Rewrite the lines of the records from the line holding "scientific name: Sarcoglottis acaulis" through the line holding "genus: Chrysopogon", inclusive, and put "division" wherever "phylum" appears. Keep everything else the same.

Record excerpts start

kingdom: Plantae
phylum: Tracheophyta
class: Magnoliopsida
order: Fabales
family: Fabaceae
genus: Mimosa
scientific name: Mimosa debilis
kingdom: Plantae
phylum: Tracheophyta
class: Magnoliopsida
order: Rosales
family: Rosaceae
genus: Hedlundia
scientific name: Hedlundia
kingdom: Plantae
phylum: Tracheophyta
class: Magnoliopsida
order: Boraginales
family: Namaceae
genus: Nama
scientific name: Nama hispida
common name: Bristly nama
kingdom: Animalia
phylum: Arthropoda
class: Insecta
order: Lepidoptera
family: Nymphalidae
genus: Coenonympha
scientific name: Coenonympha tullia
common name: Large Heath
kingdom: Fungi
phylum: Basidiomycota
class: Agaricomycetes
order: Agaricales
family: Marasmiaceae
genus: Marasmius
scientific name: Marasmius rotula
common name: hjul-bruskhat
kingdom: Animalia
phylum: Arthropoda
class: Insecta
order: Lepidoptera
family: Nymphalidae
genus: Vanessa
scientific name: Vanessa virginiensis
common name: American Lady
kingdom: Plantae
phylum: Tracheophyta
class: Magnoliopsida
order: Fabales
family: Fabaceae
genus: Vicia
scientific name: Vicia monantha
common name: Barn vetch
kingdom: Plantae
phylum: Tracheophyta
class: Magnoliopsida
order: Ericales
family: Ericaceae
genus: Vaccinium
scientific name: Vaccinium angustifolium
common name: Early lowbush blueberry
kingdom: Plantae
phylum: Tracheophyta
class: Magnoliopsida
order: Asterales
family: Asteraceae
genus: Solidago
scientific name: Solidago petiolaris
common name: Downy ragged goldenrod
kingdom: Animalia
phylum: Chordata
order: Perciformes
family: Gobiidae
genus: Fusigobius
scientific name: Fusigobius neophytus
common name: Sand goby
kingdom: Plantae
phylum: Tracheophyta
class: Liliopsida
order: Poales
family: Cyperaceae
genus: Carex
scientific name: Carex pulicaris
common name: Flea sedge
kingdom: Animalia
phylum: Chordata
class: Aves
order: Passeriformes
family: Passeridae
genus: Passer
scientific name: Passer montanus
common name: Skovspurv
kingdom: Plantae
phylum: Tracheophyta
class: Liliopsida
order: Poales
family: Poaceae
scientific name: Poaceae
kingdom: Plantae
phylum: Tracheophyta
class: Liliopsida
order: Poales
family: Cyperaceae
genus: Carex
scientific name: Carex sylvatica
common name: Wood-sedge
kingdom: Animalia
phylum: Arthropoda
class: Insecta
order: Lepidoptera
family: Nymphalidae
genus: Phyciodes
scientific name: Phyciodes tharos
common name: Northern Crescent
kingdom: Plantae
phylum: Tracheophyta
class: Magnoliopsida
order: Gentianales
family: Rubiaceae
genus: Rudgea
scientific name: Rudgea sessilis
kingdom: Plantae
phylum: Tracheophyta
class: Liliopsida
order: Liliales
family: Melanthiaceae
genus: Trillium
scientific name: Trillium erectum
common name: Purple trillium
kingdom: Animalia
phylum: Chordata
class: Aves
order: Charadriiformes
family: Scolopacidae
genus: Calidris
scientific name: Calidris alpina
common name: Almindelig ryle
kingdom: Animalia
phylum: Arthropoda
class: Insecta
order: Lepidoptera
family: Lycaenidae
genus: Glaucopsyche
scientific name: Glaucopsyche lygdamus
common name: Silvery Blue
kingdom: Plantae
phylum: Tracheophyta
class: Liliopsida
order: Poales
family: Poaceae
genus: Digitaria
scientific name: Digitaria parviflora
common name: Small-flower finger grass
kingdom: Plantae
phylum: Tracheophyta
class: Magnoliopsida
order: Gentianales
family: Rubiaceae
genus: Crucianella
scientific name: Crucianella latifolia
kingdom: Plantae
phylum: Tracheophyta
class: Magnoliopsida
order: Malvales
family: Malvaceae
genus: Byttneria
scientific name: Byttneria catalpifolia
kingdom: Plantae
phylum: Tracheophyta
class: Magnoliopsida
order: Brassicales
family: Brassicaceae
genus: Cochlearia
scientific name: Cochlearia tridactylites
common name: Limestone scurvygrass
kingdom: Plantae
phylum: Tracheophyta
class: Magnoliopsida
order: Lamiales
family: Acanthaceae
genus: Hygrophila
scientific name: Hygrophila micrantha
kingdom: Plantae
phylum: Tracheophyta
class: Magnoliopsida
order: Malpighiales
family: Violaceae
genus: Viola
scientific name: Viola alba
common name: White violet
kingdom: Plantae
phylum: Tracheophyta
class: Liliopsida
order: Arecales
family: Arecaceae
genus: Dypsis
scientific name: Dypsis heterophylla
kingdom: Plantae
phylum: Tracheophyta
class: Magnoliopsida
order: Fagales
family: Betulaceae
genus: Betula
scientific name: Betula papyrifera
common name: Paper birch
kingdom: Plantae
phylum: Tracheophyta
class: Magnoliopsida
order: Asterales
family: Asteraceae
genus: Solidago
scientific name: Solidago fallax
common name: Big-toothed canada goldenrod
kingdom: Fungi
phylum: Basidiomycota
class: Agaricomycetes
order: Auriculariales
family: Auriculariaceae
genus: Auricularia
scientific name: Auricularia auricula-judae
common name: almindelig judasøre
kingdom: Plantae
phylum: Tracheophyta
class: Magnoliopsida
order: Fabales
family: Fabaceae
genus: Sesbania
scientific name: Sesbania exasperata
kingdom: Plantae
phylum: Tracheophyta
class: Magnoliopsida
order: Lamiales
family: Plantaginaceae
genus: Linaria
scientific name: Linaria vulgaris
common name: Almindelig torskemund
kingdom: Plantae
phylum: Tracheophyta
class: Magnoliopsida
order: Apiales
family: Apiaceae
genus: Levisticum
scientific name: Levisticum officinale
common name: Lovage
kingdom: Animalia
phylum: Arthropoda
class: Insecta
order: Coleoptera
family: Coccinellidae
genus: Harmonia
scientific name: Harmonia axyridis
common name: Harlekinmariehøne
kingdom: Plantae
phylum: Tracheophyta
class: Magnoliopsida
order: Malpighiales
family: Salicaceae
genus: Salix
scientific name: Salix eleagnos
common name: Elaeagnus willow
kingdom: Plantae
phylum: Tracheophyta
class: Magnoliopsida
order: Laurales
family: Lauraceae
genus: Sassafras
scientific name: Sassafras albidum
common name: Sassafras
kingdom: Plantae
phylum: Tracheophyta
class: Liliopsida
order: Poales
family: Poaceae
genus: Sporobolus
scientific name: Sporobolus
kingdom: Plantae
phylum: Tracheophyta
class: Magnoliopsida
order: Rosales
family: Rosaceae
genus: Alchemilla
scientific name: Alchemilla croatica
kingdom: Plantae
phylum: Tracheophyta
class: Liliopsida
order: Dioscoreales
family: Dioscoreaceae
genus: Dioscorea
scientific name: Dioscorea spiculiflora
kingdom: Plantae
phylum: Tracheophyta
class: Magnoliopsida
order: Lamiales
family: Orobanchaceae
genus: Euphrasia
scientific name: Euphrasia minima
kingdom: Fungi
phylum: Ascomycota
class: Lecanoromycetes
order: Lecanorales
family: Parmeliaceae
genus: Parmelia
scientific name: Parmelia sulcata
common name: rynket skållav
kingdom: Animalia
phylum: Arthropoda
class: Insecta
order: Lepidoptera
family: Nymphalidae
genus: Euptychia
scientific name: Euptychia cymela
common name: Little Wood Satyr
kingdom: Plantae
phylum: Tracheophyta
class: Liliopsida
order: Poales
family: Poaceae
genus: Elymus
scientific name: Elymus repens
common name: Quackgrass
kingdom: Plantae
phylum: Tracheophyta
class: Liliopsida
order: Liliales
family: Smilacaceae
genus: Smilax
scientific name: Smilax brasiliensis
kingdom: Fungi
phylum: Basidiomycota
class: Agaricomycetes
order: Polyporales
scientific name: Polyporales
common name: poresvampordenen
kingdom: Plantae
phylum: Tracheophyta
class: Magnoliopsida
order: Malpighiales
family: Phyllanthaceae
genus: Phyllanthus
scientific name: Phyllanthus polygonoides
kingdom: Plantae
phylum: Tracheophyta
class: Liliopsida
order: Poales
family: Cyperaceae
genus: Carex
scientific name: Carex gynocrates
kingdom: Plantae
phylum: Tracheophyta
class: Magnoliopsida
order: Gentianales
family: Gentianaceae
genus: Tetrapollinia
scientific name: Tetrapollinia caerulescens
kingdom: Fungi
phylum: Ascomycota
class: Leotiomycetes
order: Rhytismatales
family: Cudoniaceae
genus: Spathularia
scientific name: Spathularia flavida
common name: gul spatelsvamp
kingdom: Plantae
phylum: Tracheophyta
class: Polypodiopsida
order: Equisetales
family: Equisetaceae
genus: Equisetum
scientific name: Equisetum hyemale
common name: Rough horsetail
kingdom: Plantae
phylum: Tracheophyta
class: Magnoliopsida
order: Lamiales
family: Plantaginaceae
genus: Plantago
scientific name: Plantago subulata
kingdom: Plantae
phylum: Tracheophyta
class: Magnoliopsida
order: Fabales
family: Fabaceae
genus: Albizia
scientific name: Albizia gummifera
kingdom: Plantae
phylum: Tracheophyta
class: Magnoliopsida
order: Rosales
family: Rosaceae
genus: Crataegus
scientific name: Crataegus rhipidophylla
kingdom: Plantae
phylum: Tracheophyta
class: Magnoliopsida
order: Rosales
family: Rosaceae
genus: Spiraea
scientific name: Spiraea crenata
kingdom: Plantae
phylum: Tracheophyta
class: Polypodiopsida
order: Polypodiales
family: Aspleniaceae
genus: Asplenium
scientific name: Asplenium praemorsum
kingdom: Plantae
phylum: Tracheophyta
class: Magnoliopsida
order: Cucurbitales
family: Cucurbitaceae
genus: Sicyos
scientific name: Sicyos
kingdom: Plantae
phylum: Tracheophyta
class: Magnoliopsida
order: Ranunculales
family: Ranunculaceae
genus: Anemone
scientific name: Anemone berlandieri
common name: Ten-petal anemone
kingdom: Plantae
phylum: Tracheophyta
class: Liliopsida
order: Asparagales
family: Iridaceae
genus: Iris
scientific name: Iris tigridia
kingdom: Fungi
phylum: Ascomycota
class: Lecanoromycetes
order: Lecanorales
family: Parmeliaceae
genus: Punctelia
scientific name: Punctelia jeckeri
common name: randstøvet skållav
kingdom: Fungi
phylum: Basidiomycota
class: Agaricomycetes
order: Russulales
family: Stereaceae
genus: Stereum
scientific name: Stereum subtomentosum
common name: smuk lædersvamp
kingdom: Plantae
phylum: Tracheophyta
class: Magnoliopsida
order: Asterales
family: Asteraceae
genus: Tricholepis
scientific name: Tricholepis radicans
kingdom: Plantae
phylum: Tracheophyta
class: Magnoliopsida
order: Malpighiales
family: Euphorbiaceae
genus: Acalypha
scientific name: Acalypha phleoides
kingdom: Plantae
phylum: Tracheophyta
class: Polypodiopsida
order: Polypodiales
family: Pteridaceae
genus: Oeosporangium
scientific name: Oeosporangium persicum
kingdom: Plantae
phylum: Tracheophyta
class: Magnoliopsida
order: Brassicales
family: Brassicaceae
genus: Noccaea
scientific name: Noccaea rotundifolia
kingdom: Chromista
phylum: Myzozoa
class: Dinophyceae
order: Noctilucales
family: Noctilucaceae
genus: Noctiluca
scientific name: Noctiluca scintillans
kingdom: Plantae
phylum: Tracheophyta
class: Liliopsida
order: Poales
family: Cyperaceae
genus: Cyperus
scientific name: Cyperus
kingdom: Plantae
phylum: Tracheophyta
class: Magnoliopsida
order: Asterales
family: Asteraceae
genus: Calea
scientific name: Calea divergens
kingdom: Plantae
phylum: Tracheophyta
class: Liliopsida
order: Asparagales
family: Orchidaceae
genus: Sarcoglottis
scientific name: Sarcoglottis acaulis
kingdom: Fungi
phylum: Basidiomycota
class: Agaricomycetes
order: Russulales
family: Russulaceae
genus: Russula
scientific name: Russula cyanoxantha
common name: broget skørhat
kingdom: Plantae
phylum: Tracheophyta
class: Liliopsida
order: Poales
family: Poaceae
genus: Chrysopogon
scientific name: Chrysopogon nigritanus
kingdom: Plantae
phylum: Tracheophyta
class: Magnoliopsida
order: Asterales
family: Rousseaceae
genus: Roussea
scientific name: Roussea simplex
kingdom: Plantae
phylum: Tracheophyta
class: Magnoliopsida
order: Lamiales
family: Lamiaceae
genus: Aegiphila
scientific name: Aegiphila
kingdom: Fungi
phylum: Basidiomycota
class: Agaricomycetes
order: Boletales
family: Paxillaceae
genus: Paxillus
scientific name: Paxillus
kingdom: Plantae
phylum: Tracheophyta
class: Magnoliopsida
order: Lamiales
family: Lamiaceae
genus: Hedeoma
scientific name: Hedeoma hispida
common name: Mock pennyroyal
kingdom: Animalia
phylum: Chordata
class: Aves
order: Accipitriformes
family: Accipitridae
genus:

Record excerpts end

**Result**.
scientific name: Sarcoglottis acaulis
kingdom: Fungi
division: Basidiomycota
class: Agaricomycetes
order: Russulales
family: Russulaceae
genus: Russula
scientific name: Russula cyanoxantha
common name: broget skørhat
kingdom: Plantae
division: Tracheophyta
class: Liliopsida
order: Poales
family: Poaceae
genus: Chrysopogon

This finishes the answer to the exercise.